Aren't these terms in Darwin Core primarily applicable to specimen (and I suppose also observation) records? And don't specimen labels sometimes include these geopolitical subdivisions? And aren't those geopolitical subdivisions included on the labels sometimes not modern, and therefore sometimes not in a unifying modern gazetteer? Having the DwC terms available for use, enables the location-related information included on a specimen label to be recorded and exchanged.
I presume that was the basis for the inclusion of these terms in the original Darwin Core. Is this incorrect?
I tend to agree that the problem in DwC is with the use of some particular examples of geopolitical subdivisions - stateProvince, county, municipality - rather than something generic like 1st, 2nd, 3rd Subdivision as Markus is suggesting.
Chuck
-----Original Message----- From: tdwg-content-bounces@lists.tdwg.org [mailto:tdwg-content-bounces@lists.tdwg.org] On Behalf Of Gregor Hagedorn Sent: Wednesday, August 29, 2012 12:25 AM To: Markus Englund Cc: tdwg-content@lists.tdwg.org Subject: Re: [tdwg-content] Change of DwC terms stateProvince, county, and municipality?
I think the neutral names are of limited value. They require everyone to understand the intended meaning and it is highly error prone that different collection manager will read the specifications differently. In Germany we have states, then a next level (administrative district, "Regierungsbezirk") hardly anyone outside of the administration would know which one the own town belongs to. Then we have the "Kreis" which is roughly equivalent to a county and fairly well recognized by most people. This has the slight catch that small cities belong to a county, whereas big cities are "county-free cities" (kreisfreie Stadt). As a result, one manager would map "Regierungsbezirk" to second level, others the "Kreis", others will put the "circuit-free city" in second level, others will leave it empty and put the county-free city in third, to have all cities in the same field...

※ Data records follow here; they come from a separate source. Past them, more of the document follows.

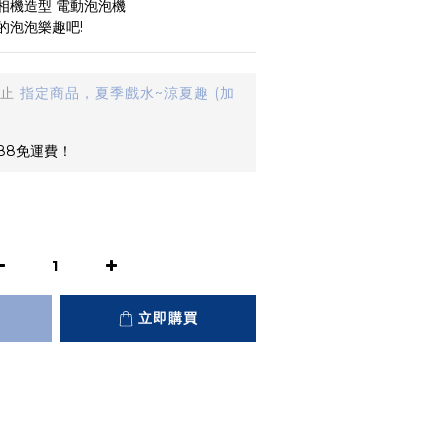
相機造型 電動泡泡機
的泡泡樂趣吧!
止
指定商品，夏季戲水~涼夏趣 (加
88免運費！
立即購買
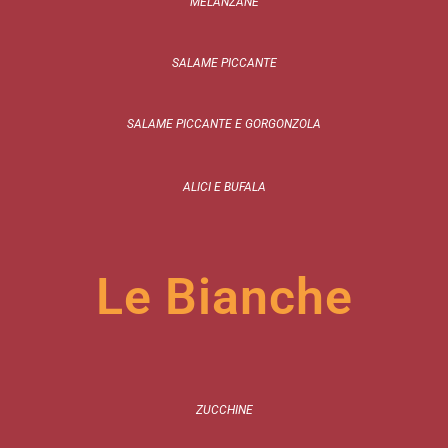
MELANZANE
SALAME PICCANTE
SALAME PICCANTE E GORGONZOLA
ALICI E BUFALA
Le Bianche
ZUCCHINE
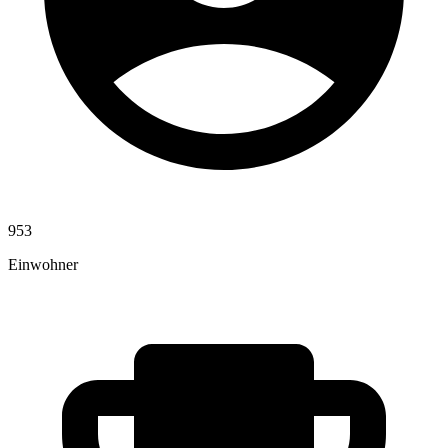
953
Einwohner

One of the big advantages of computers is, in my eyes, that they can easily handle (at least) simple synonymy. With the advent of the Semantic Web this promise has become even more realistic.
Providing a set of semantically well defined and well labeled names, some of which are applicable only to some countries, and leave it to software and a configuration thereof to figure out which mapping is most appropriate for which use case, would be my preference over the mapping pre-defined and just numbered by level in the hierarchy.